Los Angeles Etc. Land Co. v. Marr
Before: Sloss
Synopsis
The facts are stated in the opinion of the court.
SLOSS, J.
The plaintiff appeals from a judgment against it, entered upon the granting of a motion for a nonsuit.
Plaintiff’s predecessor, Verdugo Canyon Land Company, was the owner of a tract of land in Los Angeles County, and had made a contract with the defendant for the sale to her of a lot in said tract. A deed conveying the lot was executed subsequently. The contract, as well as the deed, contained various restrictive covenants, with a provision that in the event of any violation by the grantee, title should revert to the grantor.
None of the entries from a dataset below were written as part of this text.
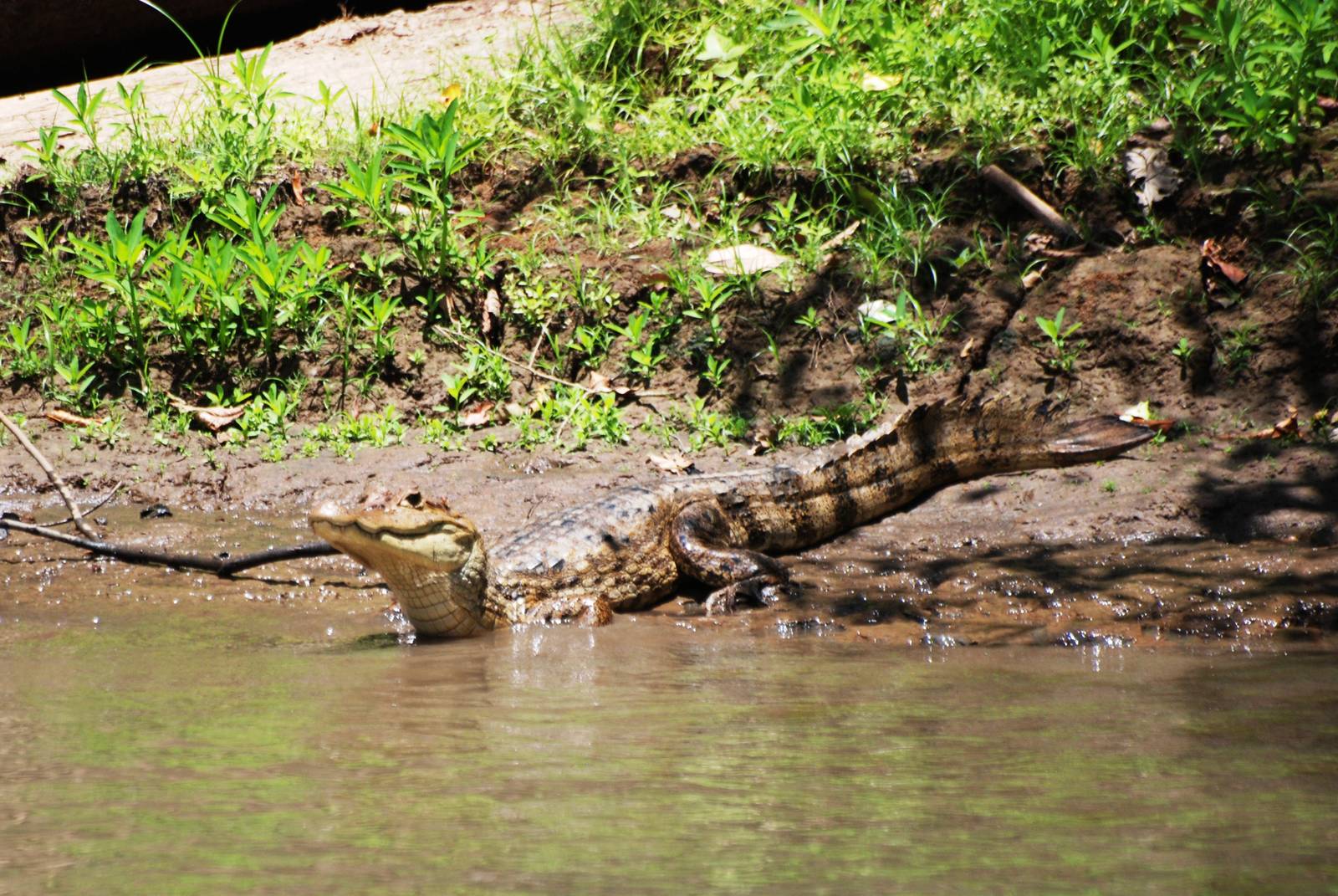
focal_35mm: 450
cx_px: 669
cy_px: 448
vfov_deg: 3.1
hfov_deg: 4.6
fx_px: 16745
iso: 400
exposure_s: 1/800
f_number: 5.6
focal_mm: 300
The complaint was framed upon the theory that the contract and the conveyance were uncertain with respect to both the description of the land conveyed and the terms of the restriction, and that the uncertainties were the result of mutual mistake of the parties. It was further alleged that the defendant had violated the covenant. The prayer was that the contract and the deed be reformed to express the true intent of the parties, and that the plaintiff be declared to be the owner of the lot and recover its possession.
The effort to have the instruments reformed has brought needless complication into the suit. Both parties are now agreed' that the description of the lot purchased was clear and definite, and that no reformation was required in this respect. We are satisfied that the contract and deed, read with the aid of the map to which they refer, contain as well an adequate definition of the terms and scope of the restrictive covenants.
The grantor’s land was known as Tract No. 250. It contained several hundred acres, and was shown, with its subdivisions, on the above-mentioned map, which was on file in the office-of the county recorder. The tract was traversed by an avenue, called Canada Boulevard, running north and south, and was subdivided into numbered blocks and lots, the numbers of lots running consecutively through the entire tract. Block 205, containing some thirty-nine acres, lay at the southerly end of the tract. It had not been divided into lots. The property purchased by the defendant was lot 54. It lay to
[245]
the west of Canada Boulevard, some distance northerly from the limits of block 205.